Food security, national security, health, the environment and the economy are all implicated in a future Armageddon scenario in which one turn of events could make surviving in Hawai‘i a real problem for Hawai`i’s population of 1.4 million people.
Yet, even under the status quo, life in Hawai‘i is already a survival situation.
Among the most expensive places to own a home and purchase food in the United States, if not in the world, Hawai‘i is a place in which it’s really hard to make ends meet.
The bad news is that we are all a part of the problem. Every time we drive in our vehicles or buy food from the store, which seems necessary for most of us trying to survive and work or go to school, we participate in systems that are not sustainable and will only contribute to more problems that will affect our present and our future.
A lot of progress in different areas has been made over the last seven years. In 2008, when gas prices in Hawai‘i were around $4.30 per gallon and the price of crude oil was about $150 per barrel, the economy fell into recession and Barack Obama became the president of the United States. These and other factors came together to create a wave of change. Not coincidentally, 2008 was the year that a document, written by a collective of elected representatives, professors and consultants, was produced called the Hawai`i 2050 Sustainability Plan, which provided the state’s first definition of sustainability and called for five goals to be monitored in the areas of daily living, our economy, natural resources and the environment, health and kanaka maoli and island cultures.

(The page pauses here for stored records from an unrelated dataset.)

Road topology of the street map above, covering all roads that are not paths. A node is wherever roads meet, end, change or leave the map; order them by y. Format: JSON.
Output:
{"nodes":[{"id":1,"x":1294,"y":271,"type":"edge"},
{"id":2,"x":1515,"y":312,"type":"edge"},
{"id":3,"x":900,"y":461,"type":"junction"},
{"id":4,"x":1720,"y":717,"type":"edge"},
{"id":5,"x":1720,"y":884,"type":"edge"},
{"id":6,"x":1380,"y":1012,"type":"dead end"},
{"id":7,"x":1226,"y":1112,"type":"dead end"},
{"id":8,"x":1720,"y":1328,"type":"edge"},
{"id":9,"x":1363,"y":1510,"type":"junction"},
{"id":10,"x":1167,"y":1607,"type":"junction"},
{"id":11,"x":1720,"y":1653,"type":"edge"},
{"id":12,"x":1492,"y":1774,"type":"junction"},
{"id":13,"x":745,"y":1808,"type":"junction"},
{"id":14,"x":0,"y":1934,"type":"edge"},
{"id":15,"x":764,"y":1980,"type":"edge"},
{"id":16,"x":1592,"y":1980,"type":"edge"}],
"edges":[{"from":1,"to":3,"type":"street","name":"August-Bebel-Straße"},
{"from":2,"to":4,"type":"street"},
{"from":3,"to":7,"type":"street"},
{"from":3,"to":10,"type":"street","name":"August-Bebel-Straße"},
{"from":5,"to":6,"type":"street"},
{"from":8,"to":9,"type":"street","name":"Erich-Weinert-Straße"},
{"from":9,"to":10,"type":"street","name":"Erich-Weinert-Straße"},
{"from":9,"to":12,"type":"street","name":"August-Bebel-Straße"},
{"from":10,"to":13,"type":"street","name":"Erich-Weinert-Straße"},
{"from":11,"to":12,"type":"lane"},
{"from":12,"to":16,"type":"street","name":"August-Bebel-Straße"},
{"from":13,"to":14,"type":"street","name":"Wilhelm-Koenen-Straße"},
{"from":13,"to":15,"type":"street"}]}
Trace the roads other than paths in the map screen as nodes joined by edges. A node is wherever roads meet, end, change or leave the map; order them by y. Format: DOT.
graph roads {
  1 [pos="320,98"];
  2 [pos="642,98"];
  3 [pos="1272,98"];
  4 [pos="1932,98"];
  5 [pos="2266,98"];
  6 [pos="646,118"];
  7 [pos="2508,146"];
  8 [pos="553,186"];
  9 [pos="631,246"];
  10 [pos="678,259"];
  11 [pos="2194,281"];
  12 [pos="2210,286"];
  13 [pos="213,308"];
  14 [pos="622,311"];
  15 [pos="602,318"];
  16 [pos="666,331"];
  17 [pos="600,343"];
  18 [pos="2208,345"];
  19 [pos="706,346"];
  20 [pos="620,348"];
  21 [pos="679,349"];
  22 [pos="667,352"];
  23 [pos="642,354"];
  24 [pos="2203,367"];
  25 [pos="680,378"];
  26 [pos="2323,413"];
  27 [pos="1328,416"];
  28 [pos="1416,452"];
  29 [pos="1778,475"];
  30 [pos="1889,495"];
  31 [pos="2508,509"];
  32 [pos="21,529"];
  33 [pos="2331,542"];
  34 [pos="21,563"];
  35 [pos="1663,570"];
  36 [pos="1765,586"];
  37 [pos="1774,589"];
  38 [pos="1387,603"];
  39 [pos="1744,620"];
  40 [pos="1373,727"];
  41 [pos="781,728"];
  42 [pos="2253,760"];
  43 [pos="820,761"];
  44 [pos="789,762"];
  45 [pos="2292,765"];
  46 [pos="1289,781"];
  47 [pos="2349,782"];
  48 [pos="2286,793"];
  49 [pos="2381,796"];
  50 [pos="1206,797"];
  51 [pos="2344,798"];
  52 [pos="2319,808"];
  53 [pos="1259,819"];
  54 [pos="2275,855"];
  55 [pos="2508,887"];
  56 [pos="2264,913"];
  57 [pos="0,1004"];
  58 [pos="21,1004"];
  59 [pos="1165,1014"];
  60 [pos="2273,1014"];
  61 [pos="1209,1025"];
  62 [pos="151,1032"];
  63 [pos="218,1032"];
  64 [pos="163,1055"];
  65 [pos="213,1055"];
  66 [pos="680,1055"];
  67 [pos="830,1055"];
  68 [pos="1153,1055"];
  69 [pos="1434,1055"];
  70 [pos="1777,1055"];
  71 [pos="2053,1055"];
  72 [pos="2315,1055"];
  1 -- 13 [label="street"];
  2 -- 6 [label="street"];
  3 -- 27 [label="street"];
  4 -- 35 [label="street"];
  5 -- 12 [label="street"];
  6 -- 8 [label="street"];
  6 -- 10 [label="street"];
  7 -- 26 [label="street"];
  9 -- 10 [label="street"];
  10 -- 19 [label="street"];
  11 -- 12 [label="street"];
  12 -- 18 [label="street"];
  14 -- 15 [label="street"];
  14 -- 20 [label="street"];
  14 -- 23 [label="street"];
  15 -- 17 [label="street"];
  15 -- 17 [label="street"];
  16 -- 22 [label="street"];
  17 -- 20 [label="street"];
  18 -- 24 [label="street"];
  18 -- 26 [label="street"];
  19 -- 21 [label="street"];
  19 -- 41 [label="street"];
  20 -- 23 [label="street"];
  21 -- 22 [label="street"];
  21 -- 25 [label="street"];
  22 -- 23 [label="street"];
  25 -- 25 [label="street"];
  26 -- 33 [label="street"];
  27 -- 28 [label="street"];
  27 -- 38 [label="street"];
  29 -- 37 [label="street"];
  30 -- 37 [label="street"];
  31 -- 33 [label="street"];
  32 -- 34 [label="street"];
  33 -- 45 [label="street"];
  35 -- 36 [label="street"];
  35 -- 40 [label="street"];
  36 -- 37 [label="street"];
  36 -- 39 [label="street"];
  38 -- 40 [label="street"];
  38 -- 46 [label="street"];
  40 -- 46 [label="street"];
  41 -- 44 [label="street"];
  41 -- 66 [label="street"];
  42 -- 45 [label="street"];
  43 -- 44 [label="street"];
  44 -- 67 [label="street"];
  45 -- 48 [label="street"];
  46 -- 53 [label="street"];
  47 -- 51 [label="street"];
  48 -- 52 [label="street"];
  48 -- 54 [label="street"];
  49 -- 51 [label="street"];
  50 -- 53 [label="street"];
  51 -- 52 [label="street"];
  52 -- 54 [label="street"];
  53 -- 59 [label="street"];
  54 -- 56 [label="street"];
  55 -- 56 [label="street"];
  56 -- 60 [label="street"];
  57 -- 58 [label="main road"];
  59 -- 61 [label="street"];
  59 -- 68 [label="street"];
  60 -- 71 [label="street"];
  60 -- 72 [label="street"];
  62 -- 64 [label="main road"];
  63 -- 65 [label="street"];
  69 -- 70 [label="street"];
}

Around that time, the Hawai‘i legislature passed the Hawai‘i Clean Energy Initiative targeting 70 percent clean energy in Hawai‘i by 2030. Since 2008, renewable energy via solar and wind projects has doubled, with solar PV seeing 200 percent increase in generation capacity in 2013 alone, according to Blue Planet.
So while the problems and obstacles seem daunting, a number of solutions have presented themselves.
Whether we are ready or not, transformation is under way. It’s no longer a matter of whether we will contribute to the solutions, but how.
Here at Kapi‘olani Community College there are great challenges and also opportunities. Instructors like David Brown, Alan Tsuchiyama, Carl Jennings, Wendy Kuntz, Krista Hiser and Mike Ross are challenging their students to work on solutions and make an impact. Students like Mia Melamed (Plant It Forward), Santos Quesada (culinary department), Tetsu Quinn (student worker at culinary garden) and Matt Yoshioka (entrepreneurship) and many more are working all in their own way to make a difference. As Melamed noted, any movement in a positive direction, whether large are small, contributes to solutions.
Adminstrators such as Bob Franco and Chancellor Leon Richards are supporting initiatives not only at KCC, but throughout the UH system and have pressured the UH Board of Regents and more recently the
President to support sustainability in the UH system. Of course, KCC’s efforts are just part of similar efforts in Hawai`i to solve problems. We need to join this movement and focus on several ways that we can take personal action to make a difference.